Geosteering solves for a drill bit's stratigraphic location to optimally guide a wellbore through a target formation. Geosteering solutions focus on correlating a subject well's real-time measurements to a type log representative of the stratigraphic column. Traditionally, this is done by matching localized sections of each log with a combination of shifts and stretches applied. This is a single-solution-at-a-time approach where only the best correlation is represented, as determined subjectively by a human or via algorithmic minimization of differences between measurements (Maus et al 2020). A method that considers the full space of possible stratigraphic interpretations and assigns a complexity-related correctness likelihood to each would give geosteerers greater confidence in selecting the correct interpretation. This would be a prohibitively large space to explore via traditional optimization and inversion methods, but it is possible through application of a Viterbi algorithm to a Bayesian state space matrix.
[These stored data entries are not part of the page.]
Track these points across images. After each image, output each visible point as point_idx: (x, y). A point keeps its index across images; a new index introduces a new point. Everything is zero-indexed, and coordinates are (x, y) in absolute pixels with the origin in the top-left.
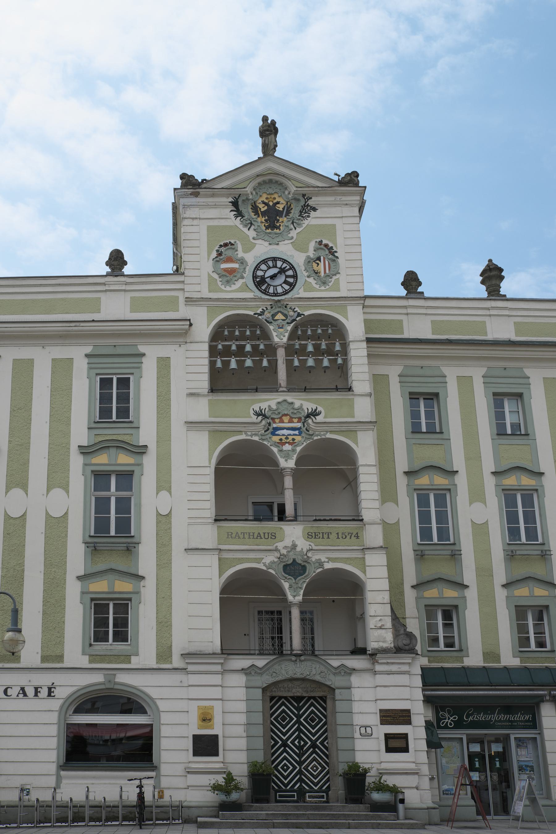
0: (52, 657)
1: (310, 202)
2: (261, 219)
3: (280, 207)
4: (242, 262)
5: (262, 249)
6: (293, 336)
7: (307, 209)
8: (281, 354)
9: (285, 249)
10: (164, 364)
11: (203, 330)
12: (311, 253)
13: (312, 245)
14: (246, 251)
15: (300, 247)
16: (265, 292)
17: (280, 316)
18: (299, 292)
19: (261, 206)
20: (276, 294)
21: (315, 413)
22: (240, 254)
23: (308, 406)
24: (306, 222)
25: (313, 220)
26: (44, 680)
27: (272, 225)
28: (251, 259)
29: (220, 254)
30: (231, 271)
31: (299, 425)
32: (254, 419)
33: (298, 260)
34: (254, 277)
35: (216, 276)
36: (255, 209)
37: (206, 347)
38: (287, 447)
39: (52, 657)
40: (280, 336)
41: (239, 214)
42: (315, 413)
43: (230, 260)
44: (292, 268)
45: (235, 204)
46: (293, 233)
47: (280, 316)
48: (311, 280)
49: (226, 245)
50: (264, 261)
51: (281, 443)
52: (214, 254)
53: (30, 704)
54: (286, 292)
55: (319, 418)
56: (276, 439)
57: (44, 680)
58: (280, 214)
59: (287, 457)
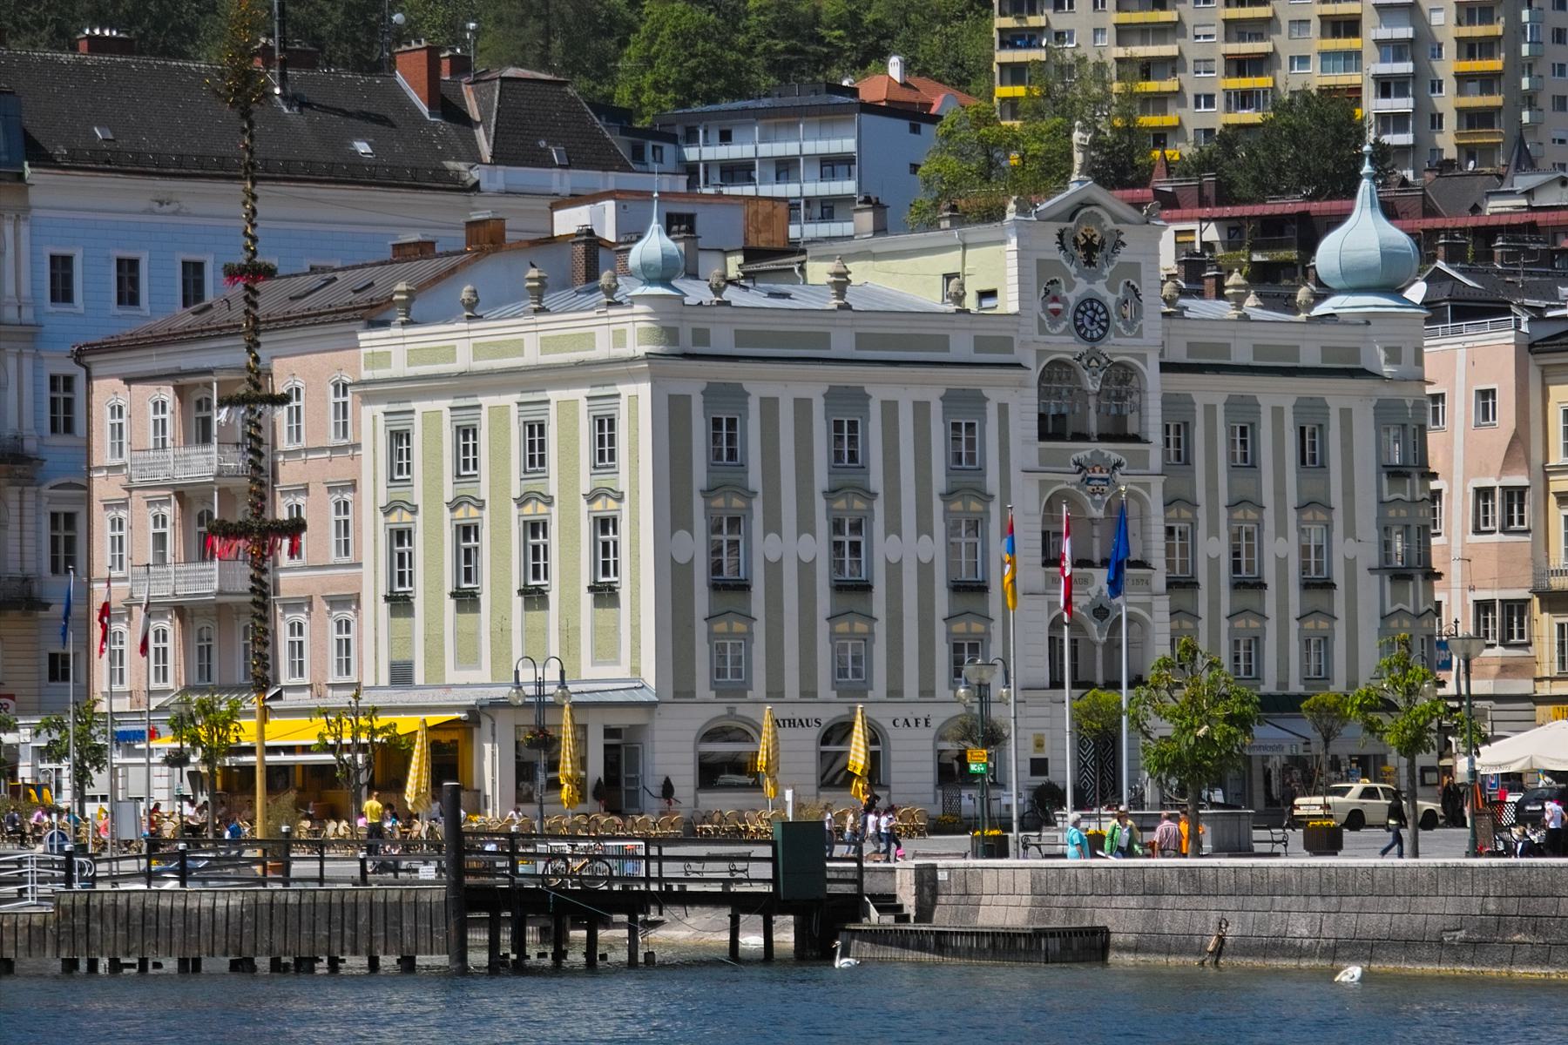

A set of 1440 synthetic geosteering trials was generated by producing a geologically realistic layer cake, passing a well trajectory through it, and simulating realistically corrupted gamma measurements (reflecting sampling rate, calibration error, and measurement noise). This gives a true solution for accuracy comparison, and a realistic log that can be interpreted as follows: a Bayesian state space matrix is constructed which captures the likelihood of correlation between subject well and type log measurements. Prior knowledge is used to inform a state-transition probability matrix. The Viterbi algorithm is then applied to the state space matrix and state-transition probability matrix to determine the highest likelihood interpretation.
The trial data was split 80/20 into training and test sets. For the training data, three metrics were used to tune the algorithm: mean distance from true solution; misfit ratio against true solution, and algorithm runtime. On the remaining test data, highest-likelihood paths were compared to the interpretations generated by an existing residual-minimizing automated geosteering algorithm (Gee et al 2019). Performance was analyzed separately in the vertical, curve, and lateral, and solutions were spot-checked for reasonable behavior.
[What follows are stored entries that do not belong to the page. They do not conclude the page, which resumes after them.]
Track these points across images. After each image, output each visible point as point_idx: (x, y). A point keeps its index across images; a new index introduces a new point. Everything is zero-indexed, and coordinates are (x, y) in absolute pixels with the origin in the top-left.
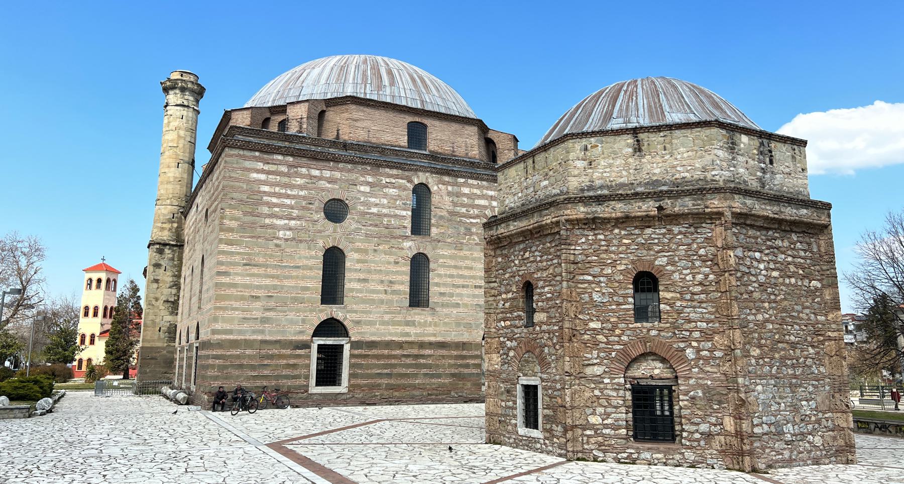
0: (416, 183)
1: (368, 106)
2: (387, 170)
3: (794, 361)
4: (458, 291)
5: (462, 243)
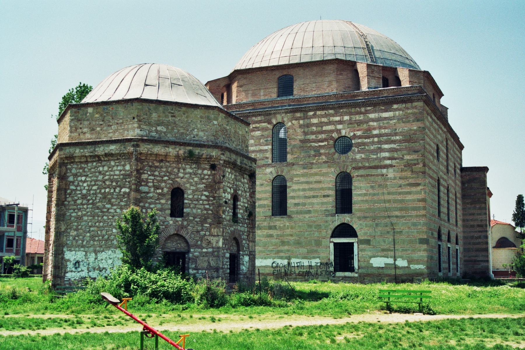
0: (275, 123)
1: (249, 73)
2: (254, 118)
3: (101, 238)
4: (309, 201)
5: (312, 164)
Compared to the existing automated method, the Bayesian method produced interpretations with comparable performance in 59% of laterals, and significantly improved performance in 34% of laterals. It also returned results 30 times faster. These results held over several sets of tuning parameters suggesting robustness. A well-tuned Bayesian algorithm has been shown to outperform existing automated methods on performance and accuracy, signifying a potential step change in the space of automated geosteering.
Viterbi is an established algorithm with many applications, but the splitting of stratigraphic mappings into a Bayesian state space and application of Viterbi is novel and allows for efficient, probabilistic solution-finding. The whole space of possible solutions can be considered, and implicitly gives solution likelihoods. The technique also accounts for the complexity of produced solutions.